Nos detuvimos frente a una gran piedra con inscripciones. “Clan Fraser”, leí en voz baja.

—Cada piedra representa a un clan —explicó James—. Cada nombre, una historia.

Sentí los ojos humedecerse sin poder evitarlo.

—Toda mi vida fue una batalla —confesé—. Y a veces pienso que no gané ninguna.

James me miró en silencio unos segundos antes de hablar.

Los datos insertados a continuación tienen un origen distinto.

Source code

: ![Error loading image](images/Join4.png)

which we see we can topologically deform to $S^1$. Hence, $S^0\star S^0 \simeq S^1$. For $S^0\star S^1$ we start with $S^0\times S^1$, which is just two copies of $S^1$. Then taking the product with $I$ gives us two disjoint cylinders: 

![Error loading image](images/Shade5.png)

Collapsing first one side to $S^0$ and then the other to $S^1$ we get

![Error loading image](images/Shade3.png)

—A veces sobrevivir ya es ganar, Nuria.

El viento sopló con más fuerza, moviendo mi cabello. En ese momento, sin pensarlo, James me tomó la mano. No dijo nada, solo la sostuvo, como si ese gesto fuera suficiente. Y lo fue. Porque en ese instante supe que no estaba sola, que había alguien dispuesto a caminar conmigo sin exigencias, sin prisas, sin sombras.

Las niñas se acercaron corriendo, riendo, y rompieron el silencio.

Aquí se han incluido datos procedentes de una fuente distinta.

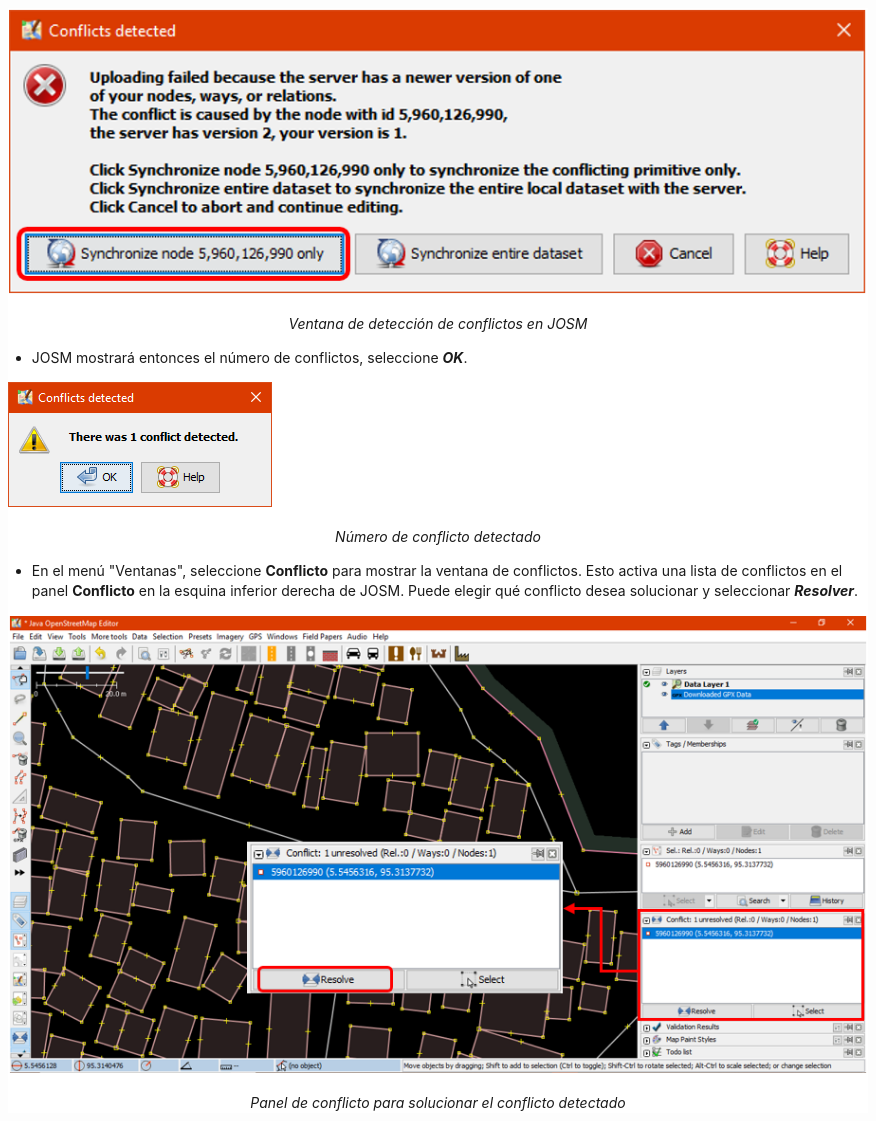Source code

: ![Ventana de detección de conflictos en JOSM](/images/data-conflict/1006_kotak_konflik.png)
<p align="center"><i>Ventana de detección de conflictos en JOSM</i></p>

* JOSM mostrará entonces el número de conflictos, seleccione **_OK_**.

![Número de conflicto detectado](/images/data-conflict/1007_conflict_detected.png)
<p align="center"><i>Número de conflicto detectado</i></p>

* En el menú "Ventanas", seleccione **Conflicto** para mostrar la ventana de conflictos. Esto activa una lista de conflictos en el panel **Conflicto** en la esquina inferior derecha de JOSM. Puede elegir qué conflicto desea solucionar y seleccionar **_Resolver_**.

![Panel de conflictos para solucionar el conflicto detectado](/images/data-conflict/1008_panel_conflict.png)
<p align="center"><i>Panel de conflicto para solucionar el conflicto detectado</i></p>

—Mamá, mira esta piedra, tiene un corazón tallado —dijo Lidia.

—Quizá alguien quiso dejar un recuerdo —respondió James, sonriendo.

Nos quedamos un rato más, observando el paisaje. Luego, mientras volvíamos al coche, James me miró de reojo.

—¿Sabes? Cuando te veo aquí, en este país, con tus hijas, siento que estás justo donde debías estar.

—¿Y tú? —pregunté sonriendo—. ¿Dónde crees que deberías estar tú?

—Aquí también —respondió sin dudar.

De camino a casa, las niñas se durmieron en el asiento trasero. El silencio entre nosotros no era incómodo; era tranquilo, cálido, como si el viaje hubiera sellado algo sin necesidad de palabras.

Cuando llegamos, James me ayudó con las niñas. Antes de despedirse, se acercó y me dijo:

—Gracias por dejarme compartir este día contigo.

—Gracias a ti —respondí—, por recordarme que incluso los lugares donde hubo dolor pueden volver a ser hermosos.

Él sonrió, me acarició la mejilla con ternura y se marchó.

Esa noche, mientras observaba a mis hijas dormir, pensé en Culloden. En cómo los escoceses honraban a sus muertos sin olvidar, pero también sin quedarse en el dolor. Tal vez eso era lo que debía hacer yo: honrar mi pasado, pero seguir avanzando.

Y antes de dormir, escribí en mi diario una frase que aún hoy guardo:

“En Culloden entendí que las batallas no siempre se ganan con espadas. A veces, sobrevivir y seguir caminando ya es una victoria.”